As businesses focus on developing tools providing a more customized and/or personalized experiences, what is happening is the equivalent of putting the cart before the horse. And even if some manage to get the horse out in front, they forgot how to train the horse and it doesn’t know which way to go. In this case, “marketing” is the horse and “merchandising” is the cart. Every retailer needs product, or a cart to pull; and marketing usually does the pulling. But merchandising is quickly being diminished and diluted to where there’s just too much in the cart to pull and little motivation for people to even look inside. All the carts are looking the same and instead of designing a cart that is actually appealing from the outside based on what’s inside, the drive for personalization and providing the right product, at the right time, to the right customer, is creating a homogenized view…everyone is turning right and marching in a vicious circle.

Merchandising is not a science; rather, it’s an art and developed skill that uses science to augment and enrich a presentation.

But personalization, and technology in general, are driving merchants to rely too much on analytics and reactionary planning, over insightful and visionary presentations. Too many retailers are taking the approach, tell me who my customer is and what they want and I’ll go find or make the product for them. Instead of more boldly stating, this is who we are, what we represent, and here is the product within that vision; with that, tell me who you are and we’ll help you build a relationship with our products. True merchandisers, buyers, and visual artists in retail understand how to assemble and paint a picture through a carefully crafted and orchestrated presentation of products; relying on a combination of historical analysis for context, but focusing more on visionary development aligned with the brand message or personality of the business. Customers are then able to understand why they came there in the first place, searching as much for a connection to the brand as to the defining products.
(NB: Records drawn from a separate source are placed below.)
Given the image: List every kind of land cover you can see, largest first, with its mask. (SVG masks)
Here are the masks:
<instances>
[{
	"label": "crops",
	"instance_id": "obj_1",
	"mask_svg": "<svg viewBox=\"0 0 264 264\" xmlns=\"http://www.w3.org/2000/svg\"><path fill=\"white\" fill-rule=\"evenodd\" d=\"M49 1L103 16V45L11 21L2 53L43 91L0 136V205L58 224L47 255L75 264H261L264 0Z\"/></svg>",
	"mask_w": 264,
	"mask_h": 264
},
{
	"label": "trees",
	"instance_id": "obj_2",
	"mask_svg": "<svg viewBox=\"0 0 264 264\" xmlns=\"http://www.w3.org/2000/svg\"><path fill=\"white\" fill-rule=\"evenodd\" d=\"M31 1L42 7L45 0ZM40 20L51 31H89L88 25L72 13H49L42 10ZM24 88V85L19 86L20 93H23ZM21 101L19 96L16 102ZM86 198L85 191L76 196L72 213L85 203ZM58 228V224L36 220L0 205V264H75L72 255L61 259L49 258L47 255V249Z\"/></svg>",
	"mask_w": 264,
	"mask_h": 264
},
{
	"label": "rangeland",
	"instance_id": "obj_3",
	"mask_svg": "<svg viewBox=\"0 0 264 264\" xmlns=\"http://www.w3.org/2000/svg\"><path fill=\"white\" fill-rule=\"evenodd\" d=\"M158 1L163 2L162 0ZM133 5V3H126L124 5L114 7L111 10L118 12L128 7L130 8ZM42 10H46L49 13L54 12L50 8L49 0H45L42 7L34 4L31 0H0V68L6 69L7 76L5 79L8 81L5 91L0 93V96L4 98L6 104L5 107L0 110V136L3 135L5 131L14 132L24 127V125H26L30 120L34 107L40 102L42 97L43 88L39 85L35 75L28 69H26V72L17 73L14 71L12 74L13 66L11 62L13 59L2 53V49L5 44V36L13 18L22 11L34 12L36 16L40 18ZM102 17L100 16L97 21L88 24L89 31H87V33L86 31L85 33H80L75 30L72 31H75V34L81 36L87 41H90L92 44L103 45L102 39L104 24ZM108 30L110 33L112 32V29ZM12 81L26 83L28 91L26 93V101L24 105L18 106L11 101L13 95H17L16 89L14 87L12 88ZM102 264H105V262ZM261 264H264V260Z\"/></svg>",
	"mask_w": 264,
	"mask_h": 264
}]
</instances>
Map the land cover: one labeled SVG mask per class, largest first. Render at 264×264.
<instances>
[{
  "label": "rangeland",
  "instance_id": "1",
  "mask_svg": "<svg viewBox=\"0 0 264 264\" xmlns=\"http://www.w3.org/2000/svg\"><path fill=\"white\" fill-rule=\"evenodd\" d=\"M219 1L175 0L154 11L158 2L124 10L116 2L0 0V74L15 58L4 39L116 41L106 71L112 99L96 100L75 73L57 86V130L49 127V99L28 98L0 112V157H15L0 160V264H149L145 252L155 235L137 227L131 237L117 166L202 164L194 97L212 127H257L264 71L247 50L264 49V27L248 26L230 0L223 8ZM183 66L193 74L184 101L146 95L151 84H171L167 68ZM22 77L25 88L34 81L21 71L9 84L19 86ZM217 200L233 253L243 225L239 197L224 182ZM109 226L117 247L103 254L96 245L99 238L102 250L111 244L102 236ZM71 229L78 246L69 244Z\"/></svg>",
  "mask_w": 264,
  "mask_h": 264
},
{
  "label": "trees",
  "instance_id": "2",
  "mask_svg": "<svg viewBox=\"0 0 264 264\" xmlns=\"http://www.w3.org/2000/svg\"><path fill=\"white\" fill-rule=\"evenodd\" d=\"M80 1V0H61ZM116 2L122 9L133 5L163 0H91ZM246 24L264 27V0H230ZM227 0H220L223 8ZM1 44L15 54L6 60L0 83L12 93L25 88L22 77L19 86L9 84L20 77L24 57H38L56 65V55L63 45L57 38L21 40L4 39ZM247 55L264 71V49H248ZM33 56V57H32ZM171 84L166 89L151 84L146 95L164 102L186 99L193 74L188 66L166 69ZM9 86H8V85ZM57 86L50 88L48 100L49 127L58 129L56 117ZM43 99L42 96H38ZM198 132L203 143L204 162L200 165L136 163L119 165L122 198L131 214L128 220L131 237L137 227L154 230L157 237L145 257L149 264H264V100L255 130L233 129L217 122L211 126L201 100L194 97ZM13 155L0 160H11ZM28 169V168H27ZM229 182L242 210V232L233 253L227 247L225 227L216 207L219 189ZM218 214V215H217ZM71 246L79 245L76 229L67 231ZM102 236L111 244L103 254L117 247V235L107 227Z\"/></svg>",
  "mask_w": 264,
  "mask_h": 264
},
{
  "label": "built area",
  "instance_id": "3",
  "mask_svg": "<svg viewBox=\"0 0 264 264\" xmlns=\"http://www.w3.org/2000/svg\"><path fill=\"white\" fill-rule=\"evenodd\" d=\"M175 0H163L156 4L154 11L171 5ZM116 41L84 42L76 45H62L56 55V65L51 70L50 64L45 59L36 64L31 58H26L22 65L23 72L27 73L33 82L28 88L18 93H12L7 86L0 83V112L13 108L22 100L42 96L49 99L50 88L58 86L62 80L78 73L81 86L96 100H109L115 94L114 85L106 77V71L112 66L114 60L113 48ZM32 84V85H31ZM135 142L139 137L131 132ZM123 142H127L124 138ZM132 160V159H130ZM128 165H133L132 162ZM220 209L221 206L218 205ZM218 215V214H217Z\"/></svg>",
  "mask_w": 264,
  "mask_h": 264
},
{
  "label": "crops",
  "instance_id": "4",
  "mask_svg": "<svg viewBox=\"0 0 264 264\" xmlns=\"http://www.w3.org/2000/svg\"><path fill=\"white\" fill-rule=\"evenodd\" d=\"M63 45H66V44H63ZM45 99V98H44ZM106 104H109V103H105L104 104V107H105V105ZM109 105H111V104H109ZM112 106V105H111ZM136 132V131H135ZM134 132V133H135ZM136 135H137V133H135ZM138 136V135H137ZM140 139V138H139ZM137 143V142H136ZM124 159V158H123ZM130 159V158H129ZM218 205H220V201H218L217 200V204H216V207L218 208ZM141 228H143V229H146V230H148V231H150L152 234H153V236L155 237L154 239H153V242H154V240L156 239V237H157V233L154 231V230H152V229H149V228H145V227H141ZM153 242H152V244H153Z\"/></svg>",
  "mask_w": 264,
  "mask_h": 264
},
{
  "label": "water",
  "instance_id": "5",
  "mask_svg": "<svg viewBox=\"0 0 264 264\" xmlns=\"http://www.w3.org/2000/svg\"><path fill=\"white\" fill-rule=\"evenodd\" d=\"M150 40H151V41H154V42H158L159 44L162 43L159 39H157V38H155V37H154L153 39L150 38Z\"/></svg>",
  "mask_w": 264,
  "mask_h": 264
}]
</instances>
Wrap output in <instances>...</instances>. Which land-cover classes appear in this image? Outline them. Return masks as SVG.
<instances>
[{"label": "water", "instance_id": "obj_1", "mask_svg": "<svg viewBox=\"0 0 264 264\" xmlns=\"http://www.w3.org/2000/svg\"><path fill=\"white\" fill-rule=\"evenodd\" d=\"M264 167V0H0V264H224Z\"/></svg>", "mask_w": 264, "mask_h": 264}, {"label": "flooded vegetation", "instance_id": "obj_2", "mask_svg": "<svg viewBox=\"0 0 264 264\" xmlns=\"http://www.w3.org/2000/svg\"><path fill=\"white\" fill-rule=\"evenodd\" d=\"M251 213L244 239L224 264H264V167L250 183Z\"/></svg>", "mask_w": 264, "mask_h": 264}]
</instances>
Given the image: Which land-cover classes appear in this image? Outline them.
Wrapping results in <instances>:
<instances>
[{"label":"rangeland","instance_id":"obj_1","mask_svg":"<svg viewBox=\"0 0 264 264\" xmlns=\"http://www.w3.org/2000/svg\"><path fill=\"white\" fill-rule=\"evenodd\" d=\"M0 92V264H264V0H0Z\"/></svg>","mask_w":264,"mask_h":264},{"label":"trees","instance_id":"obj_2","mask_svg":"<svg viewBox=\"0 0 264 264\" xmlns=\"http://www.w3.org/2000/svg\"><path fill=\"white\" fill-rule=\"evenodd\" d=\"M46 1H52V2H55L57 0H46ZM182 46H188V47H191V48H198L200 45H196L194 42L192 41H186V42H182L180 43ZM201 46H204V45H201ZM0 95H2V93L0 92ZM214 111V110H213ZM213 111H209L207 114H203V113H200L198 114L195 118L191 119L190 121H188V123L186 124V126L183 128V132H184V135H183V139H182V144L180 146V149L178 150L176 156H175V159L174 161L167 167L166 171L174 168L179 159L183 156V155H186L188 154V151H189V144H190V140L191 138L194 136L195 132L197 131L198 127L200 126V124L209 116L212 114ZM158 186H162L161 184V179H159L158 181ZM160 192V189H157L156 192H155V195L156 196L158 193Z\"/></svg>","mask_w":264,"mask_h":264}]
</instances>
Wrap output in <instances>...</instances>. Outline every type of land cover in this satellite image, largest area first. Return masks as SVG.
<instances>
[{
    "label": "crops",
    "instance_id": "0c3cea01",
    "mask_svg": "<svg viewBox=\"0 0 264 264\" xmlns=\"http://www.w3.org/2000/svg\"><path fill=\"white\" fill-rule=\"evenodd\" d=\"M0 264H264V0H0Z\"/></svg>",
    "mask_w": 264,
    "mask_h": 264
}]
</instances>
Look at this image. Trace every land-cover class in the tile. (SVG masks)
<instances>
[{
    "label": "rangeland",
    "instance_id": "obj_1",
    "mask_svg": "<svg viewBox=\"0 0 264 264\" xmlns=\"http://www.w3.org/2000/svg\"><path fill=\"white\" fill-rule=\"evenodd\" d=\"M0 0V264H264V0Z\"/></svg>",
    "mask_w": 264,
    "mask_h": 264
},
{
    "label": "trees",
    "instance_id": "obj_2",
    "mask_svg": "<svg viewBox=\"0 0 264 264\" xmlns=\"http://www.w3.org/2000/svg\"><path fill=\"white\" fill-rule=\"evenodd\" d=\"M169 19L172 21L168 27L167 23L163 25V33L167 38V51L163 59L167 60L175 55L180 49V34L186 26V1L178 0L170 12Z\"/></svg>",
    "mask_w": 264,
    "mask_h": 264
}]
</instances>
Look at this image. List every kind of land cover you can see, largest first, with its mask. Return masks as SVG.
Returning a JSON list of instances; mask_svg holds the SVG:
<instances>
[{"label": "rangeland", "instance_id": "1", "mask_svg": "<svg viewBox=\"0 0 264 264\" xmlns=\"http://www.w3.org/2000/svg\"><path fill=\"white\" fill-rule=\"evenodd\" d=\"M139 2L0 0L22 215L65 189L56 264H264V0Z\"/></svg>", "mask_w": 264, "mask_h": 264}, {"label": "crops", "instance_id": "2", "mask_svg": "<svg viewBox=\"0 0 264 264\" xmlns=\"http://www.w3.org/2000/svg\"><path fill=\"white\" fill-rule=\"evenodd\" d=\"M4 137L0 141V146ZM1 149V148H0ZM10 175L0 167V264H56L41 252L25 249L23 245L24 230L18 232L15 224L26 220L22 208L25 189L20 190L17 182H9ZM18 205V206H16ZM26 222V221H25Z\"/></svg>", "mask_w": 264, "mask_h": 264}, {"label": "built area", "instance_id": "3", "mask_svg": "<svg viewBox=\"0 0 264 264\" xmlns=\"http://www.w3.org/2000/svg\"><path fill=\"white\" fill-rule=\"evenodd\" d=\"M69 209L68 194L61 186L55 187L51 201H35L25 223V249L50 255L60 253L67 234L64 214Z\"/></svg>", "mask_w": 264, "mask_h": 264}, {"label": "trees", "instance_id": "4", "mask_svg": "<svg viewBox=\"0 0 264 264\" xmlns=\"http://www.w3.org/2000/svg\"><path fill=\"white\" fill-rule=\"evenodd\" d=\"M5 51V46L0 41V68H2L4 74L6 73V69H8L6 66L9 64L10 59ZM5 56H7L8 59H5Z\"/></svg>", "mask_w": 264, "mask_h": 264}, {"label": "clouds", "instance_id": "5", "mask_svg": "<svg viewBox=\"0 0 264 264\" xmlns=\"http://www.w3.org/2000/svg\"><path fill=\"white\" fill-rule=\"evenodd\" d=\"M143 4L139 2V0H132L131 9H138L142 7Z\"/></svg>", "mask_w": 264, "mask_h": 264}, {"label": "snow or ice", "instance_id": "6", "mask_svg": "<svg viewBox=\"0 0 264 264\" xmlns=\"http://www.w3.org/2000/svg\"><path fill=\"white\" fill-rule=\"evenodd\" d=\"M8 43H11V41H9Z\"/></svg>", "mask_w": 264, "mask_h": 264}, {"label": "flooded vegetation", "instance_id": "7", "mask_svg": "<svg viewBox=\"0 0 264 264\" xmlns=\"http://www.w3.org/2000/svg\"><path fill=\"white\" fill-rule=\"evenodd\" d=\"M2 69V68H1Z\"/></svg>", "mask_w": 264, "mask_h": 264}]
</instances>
An excellent example of what I mean is found with Patagonia. Customers are more than customers, they are family, they are related, they embrace the brand because it is so very clear what Patagonia represents; the product is just a direct extension of their brand, so customers are searching for ways to enrich their personal story or journey through an array of products over searching for some random one off or unrelated products that happen to fit a in the moment. REI is another good example, and expansion of what a retailer can do versus a wholesaler; with Patagonia being more representative of the later. REI built its business on the personalization of their assortment and presentation over time, across brands, and not in the immediacy of a moment or single online search experience. It took years of relationship building between customer and company, to where the merchants could understand the needs and wants of their customers in a broader sense; and then aggressively build new products and new avenues for customers to engage without a single minded attention on the right product, at the right price, and the right time. It’s more about the right brand experience providing an opportunity for the customer to discover more products in context of their brand experience, over a single product based on a hyper focused personalization algorithm and response.

The fallacy of personalization is too many believe with the right technology and ability to see what the customer is doing and understand their intent at any given moment, they can serve up the right product without first setting the stage with the overall presentation and brand experience. Personalization should be more about building the relationship of the brand with customers so products are a function of the brand identity in context of the customers’ expectations. In too many sites, where the brand message is more about price, value, free shipping, or some other loyalty lacking attribute; customers are searching blindly across sites based on a single motivation, because retailers are striving for immediacy in gratification over sustainability in relationships. We see less companies like Patagonia or REI, where their focus is more about building a relationship with the customer over selling a single product; where they build sustainable sales over the sporadic and disconnected purchases filling too many online shopping baskets.

Retail is just one big block, lined with too many stores and too many doors for any person to reasonably shop; so the emphasis should be on merchandising the products to fit the brand and tell a clear and compelling story. And not on carrying the largest selection or most diverse assortment where price is the primary motivator.

Instead of putting the cart before the horse and discovering the cart is either empty or not filled to a customer’s expectations; invest more time in finding the horse, or the product that will pull the cart. Don’t ask the customer what they want, tell them who you are, what you carry, and why; then work on personalization that builds a story with the brand so customers discover products in context of more general desires over impulsive price driven purchases.

Build an environment to buy, encourage a relationship, not a sale.